The writer F. Scott Fitzgerald made his way to our dinner table earlier this summer, during a casual chat about the most essential books to read before entering college. We had plenty of recent New York City public high school graduates ticking off their suggestions.

Among them: Bronte's Jane Eyre, Austen's Pride and Prejudice, Pirsig's Zen and the Art of Motorcycle Maintenance, Orwell's 1984, Huxley's Brave New World, Salinger's Catcher in the Rye, Hemingway's The Sun Also Rises, Heller's Catch-22, Dickens' Great Expectations, James' Washington Square, Twain's Adventures of Huckleberry Finn.

Yet it soon became apparent that many of the "Must Reads" hadn't made their way into classrooms, much to my dismay. I pictured a fictional Fitzgerald looking at my younger son in amazement when he acknowledged he'd graduated from high school having never been assigned the author's masterpiece, The Great Gatsby.

I gasped in horror at the Gatsby omission, pulled a dog-eared copy off our shelves and insisted he could not go to college without reading it. Further probing revealed that many of his friends have serious omissions as well, including those who took two years of Advanced Placement English.

There's a huge variety in what high schools ask kids to read, both during the school year and in the summer. Some high schools have optional or mandatory reading lists, and it's always good to know what's on them—and what is not. I'm also a big fan of asking the teenagers in your life what—if anything, beyond the texts and Instagrams on their cell phones—they are reading.

It's important to ask your kids what memorable books they read in middle and high school, but what matters more is what they have gotten out of them. For mine, the biggest payback came in the classroom of Dr. Barbara Rowes, a legendary English teacher at Fiorello LaGuardia High School, who tormented, shaped and inspired her students, ensuring they will always remember what they read.

For example, her classes not only had to analyze Mark Antony's speech at Julius Caesar's funeral, they memorized and had to perform the entire "Friends, Romans, countrymen" speech word-by-word in front of the entire class. My kids still know it.

This summer, I'm asking everyone I know about the most influential books they read in high school, and what they most regret not having read.

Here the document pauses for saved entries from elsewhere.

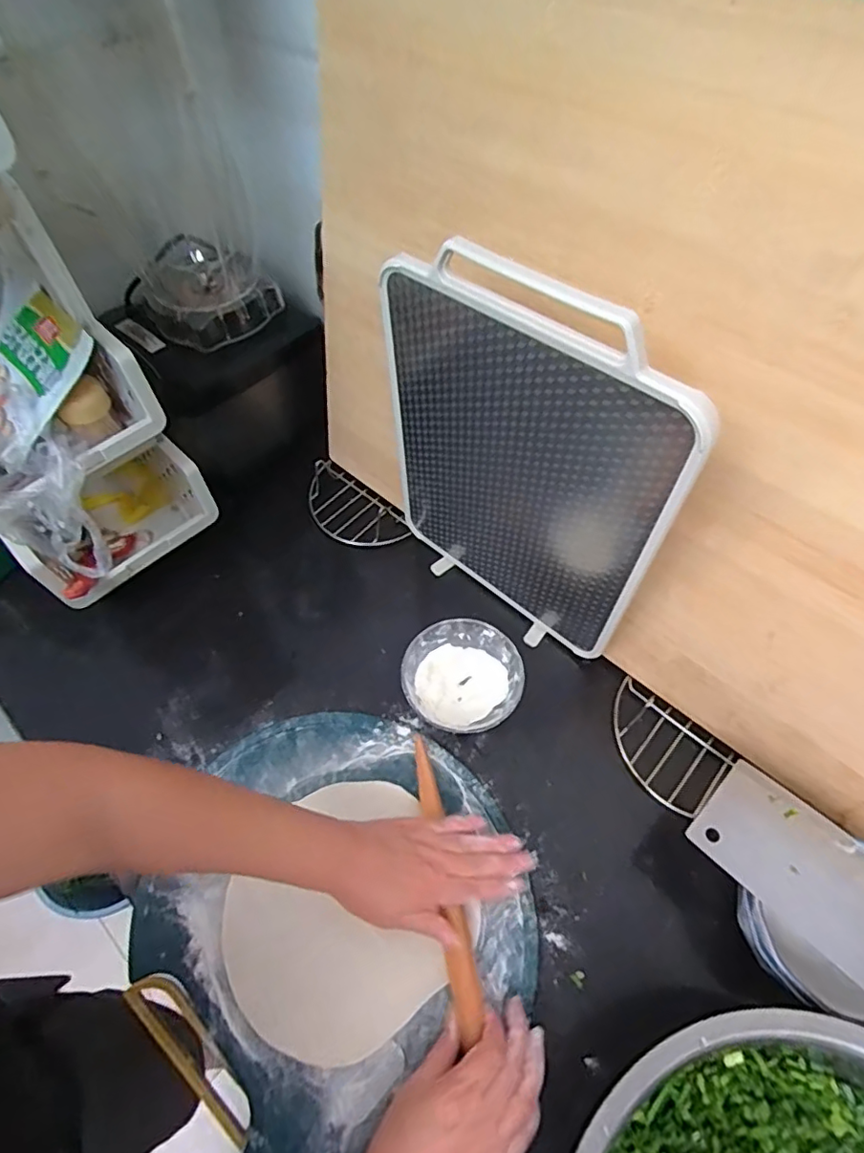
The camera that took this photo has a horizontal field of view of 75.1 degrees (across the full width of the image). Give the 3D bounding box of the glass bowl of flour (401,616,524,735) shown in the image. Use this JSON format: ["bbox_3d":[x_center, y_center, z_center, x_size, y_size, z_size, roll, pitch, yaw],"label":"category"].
[{"bbox_3d":[0.032,0.110,0.595,0.118,0.052,0.115,-1,57,1],"label":"glass bowl of flour"}]

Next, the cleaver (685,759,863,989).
[{"bbox_3d":[0.333,0.262,0.406,0.086,0.028,0.278,-38,64,-21],"label":"cleaver"}]

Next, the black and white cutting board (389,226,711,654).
[{"bbox_3d":[0.070,-0.088,0.512,0.283,0.379,0.024,37,65,22],"label":"black and white cutting board"}]

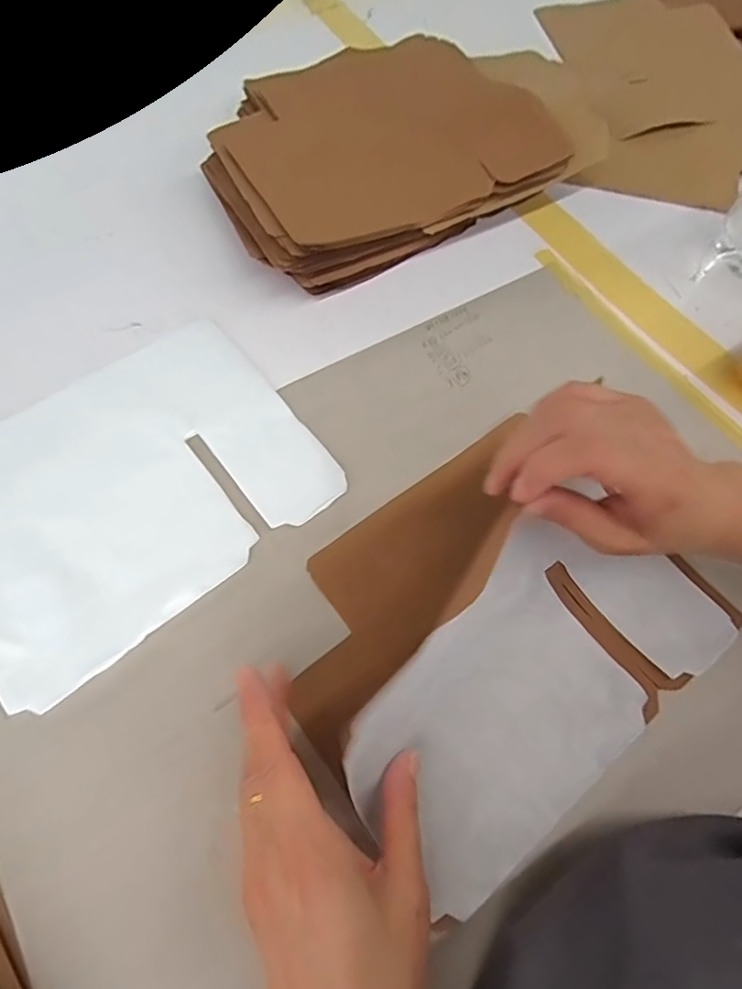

I'm perusing lists, and for another authoritative opinion, I turned to my well-read colleague Justin Snider, who edits for The Hechinger Report from time to time and teaches undergraduate writing at Columbia University, where he is an academic advising dean.

"Every incoming college student has, I hope, read one or more works by Steinbeck, Twain, Hemingway, Fitzgerald, Shakespeare, Morrison, Melville, Orwell, Dostoevsky, Márquez, Allende, Ellison, Wright, Kafka, Camus, Austen, Dickens, the Brontë sisters, P. Roth, A. Miller, T. Williams, A. Wilson, Ibsen and Wilde," Justin told me, adding that while he didn't consider the list exhaustive, "it is a solid basis for the typical high school student who will be heading off to college. And it's certainly less important which work a student has read by these authors than that he or she has at least read something."

I've also been wondering how reading lists will start shaking out in the years to come, as the Common Core era gets more firmly established with a new emphasis on nonfiction and having students use evidence from texts in writing assignments and classroom discussions.

Rather than lament what they didn't read in high school, I mainly hope my kids will become voracious lifelong readers. I hope they will solicit suggestions and look for lists; I even found one for books "you didn't read in high school but actually should."

Justin reminded me that the definition of a true classic is a book you want to revisit again and again, one that "loses none of its magic" over time—and for him, that list includes Antigone, Of Mice and Men, Crime and Punishment, Death of a Salesman, A Raisin in the Sun, 1984, Lord of the Flies, Song of Solomon, Lolita, Things Fall Apart and just about anything by Shakespeare.

"Students will still be reading these works a century from now because they truly are that good," he said.

Insideschools is curious to know what parents and others think are the most important books to read in high school. Are they being assigned and taught in inspiring ways? What should be on the list?